_Task statement_
The copy must match the data below line for line and contain no images.

Collection entries:

________

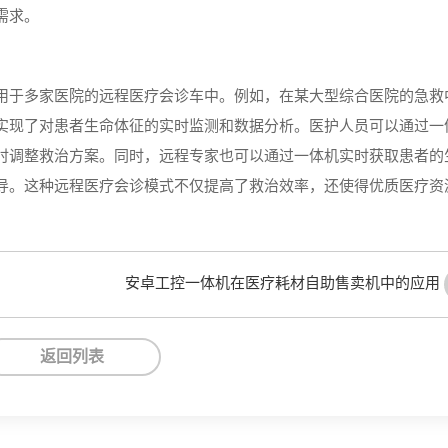
需求。
用于多家医院的远程医疗会诊车中。例如，在某大型综合医院的急救
实现了对患者生命体征的实时监测和数据分析。医护人员可以通过一
时调整救治方案。同时，远程专家也可以通过一体机实时获取患者的
导。这种远程医疗会诊模式不仅提高了救治效率，还使得优质医疗资
安卓工控一体机在医疗耗材自助售卖机中的应用
返回列表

________

_Task output_
需求。
用于多家医院的远程医疗会诊车中。例如，在某大型综合医院的急救
实现了对患者生命体征的实时监测和数据分析。医护人员可以通过一
时调整救治方案。同时，远程专家也可以通过一体机实时获取患者的
导。这种远程医疗会诊模式不仅提高了救治效率，还使得优质医疗资
安卓工控一体机在医疗耗材自助售卖机中的应用
返回列表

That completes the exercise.